Preparation: 48 minutes
Energy: 32 calories per serving
– 6 cups vegetable broth
– ½ fl oz lemon juice
– 2 cups shredded cabbage
– ¼ tsp black pepper
– ½ tsp salt
– 2 tsps fresh thyme, chopped
– 2 cups chopped broccoli, small florets
– 2 medium carrots, chopped
– 2 cups cauliflower, small florets
– 1 stalk medium celery, diced
– 2 cups swiss chard,chopped
– 2 cloves garlic
– 1 medium onion, chopped
– 2 tbsps fresh parsley, chopped
– 2 small zucchini, diced
– 1 medium red bell pepper, sliced
1) Put garlic, vegetables, thyme and broth into a large soup pot.
2) Cover and bring to a boil over high heat, reduce the heat to a low simmer, partly covered, about 10 minutes.
3) Stir in parsley (or chives), season to taste with salt, pepper and lemon juice (optional).

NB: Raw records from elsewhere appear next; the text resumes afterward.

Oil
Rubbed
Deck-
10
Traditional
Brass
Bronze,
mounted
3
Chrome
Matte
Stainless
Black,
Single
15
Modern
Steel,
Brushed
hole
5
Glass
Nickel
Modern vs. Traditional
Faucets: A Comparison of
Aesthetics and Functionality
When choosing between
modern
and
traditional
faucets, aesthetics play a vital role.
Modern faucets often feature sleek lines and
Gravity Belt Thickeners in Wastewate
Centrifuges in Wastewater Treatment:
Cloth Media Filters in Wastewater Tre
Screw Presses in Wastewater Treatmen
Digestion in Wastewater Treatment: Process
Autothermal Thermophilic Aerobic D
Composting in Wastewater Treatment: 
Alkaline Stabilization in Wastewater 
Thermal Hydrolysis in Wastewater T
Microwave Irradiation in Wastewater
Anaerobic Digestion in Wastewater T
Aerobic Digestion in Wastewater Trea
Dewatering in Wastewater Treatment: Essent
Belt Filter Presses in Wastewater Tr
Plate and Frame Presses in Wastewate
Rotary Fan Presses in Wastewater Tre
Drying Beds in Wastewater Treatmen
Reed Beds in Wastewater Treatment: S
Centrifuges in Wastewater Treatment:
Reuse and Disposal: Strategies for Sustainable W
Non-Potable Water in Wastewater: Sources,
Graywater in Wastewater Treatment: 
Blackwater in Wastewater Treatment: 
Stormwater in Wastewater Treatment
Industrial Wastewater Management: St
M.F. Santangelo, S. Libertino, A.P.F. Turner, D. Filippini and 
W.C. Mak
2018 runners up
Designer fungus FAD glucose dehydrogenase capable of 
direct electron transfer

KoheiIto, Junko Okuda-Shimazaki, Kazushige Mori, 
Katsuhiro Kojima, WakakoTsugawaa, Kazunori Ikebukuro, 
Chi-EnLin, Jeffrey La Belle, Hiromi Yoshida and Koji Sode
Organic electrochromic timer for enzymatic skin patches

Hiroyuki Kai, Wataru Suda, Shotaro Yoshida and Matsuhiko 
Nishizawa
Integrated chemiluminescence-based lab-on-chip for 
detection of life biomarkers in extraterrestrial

4) Note: if you like thick soups, consider pureeing this recipe in the pot with a blender. There are many variations to this recipe, add or leave out the vegetables to suit your taste. You can save time by using frozen vegetables instead of fresh ones (though the texture of the soup might change a bit).